Unlike data encryption, zero knowledge relies on malleability to work. The most
efficient construction known is the “common reference string” model.
Intuitively, we draw a small amount of (ideally true) randomness and use this
as a seed to generate a pseudorandom sequence. Each polynomial variable has an
associated value from this sequence. These values can be used to evaluate the
polynomial, effectively “hashing” it down to a few numbers.

The common reference string is itself ciphertext. Yet, we are using it to do
arithmetic in evaluating a polynomial.
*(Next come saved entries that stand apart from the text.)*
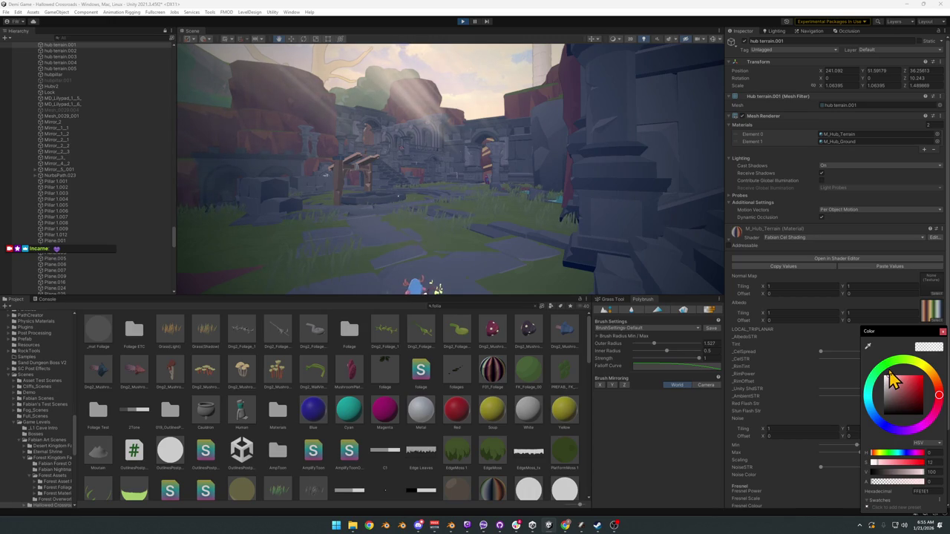
pyautogui.moveTo(887, 372); pyautogui.dragTo(889, 373)
pyautogui.moveTo(475, 248)
pyautogui.mouseDown()
pyautogui.moveTo(494, 247)
pyautogui.moveTo(285, 241)
pyautogui.moveTo(475, 268)
pyautogui.mouseUp()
Each equation in a rank-1 constraint
system involves the product of two 1st degree polynomials.

(a0*x0 + a1*x1 +...) * (b0*y0 + b1*y1 +...) = (c0*z0 + c1*z1 +...)

To evaluate the 1st degree polynomials, two operators are needed.

  • scalar * variable = term
  • term + term = linear combination

These operations are linear. The arithmetic is easy but must be concealed. We
can hide it “in the exponent” using the one-wayness of the discrete logarithm
problem over a group. In effect, we can do arithmetic in ciphertext without
revealing the original plaintext values.

Raising a group generator to a power is one-way:

y = g^x

Given ciphertext y, finding plaintext x is intractably difficult:

x = log_g(y)

The plaintext value x is kept secret. The ciphertext value y is public. The
exponentiation operation is an isomorphism (one-to-one mapping) from x to y.
However, the one-wayness of the discrete logarithm problem means that while
it is easy to calculate y from x, it is very hard to go the other way and
find x given y. This is what conceals the polynomials and, by extension, the
algorithmic decision problem which generated them.

To evaluate the product of polynomials, multiplication is needed. The product
is not 1st degree. It is 2nd degree. So we need another operator.

  • linear combination * linear combination = …something…

However, note that we don’t need the product as an actual polynomial. Only
the value is required. There is a magical way to do this using a construction
called a bilinear group. This is also called a group pairing. It is a mapping
from two groups to one that preserves linearity. With a bilinear group, the
multiplication is implicit in the structure of the mapping.

To summarize so far:

One rank-1 constraint of many:

(a0*x0 + a1*x1 +...) * (b0*y0 + b1*y1 +...) = (c0*z0 + c1*z1 +...)

Evaluate each linear polynomial with addition and scalar multiplication:

A = a0*x0 + a1*x1 +...
B = b0*y0 + b1*y1 +...
C = c0*z0 + c1*z1 +...

Use a bilinear group for multiplication:

A * B = C

If the evaluated equations (remember this is done “in the exponent” with
ciphertext) are true, then the decision problem which generated them must be
satisfied. Yet, it is very hard (effectively impossible) to go backwards and
recover the original program from the constraint system after it has been
“hashed” using the common reference string.

This gives a way of encrypting algorithms for decision problems which can be
used without ever decrypting them. Execution and verification of output occurs
in ciphertext. Ideally, the algorithm falls through the one-way trapdoor and
reveals no information except for the single bit that indicates the constraint
system is satisfied. If it is, then so is the decision problem. However, that
is all we know. The decision problem itself is not revealed.


Where does the trust go?

The common reference string (proving key) is generated with randomness. This
same randomness is used to generate a verification key to check satisfiability
of the constraint system. The entity holding the randomness is trusted.

However, that trust is “offline” rather than “online” as with certificate
authorities in public-key cryptography. Once the proving and verification key
pair is generated, then if the randomness used in generation is discarded, no
trust is required. The key pair works without any trusted parties.

The risk is that the entity or multi-party process that generates the key pair
cheats and keeps the randomness instead of destroying it. This randomness used
in key pair generation is the secret in this form of zero knowledge. An
adversary who holds the original random samples which generated proving and
verification keys can cheat.

Whoever generates the proving and verification key pair is a trusted entity.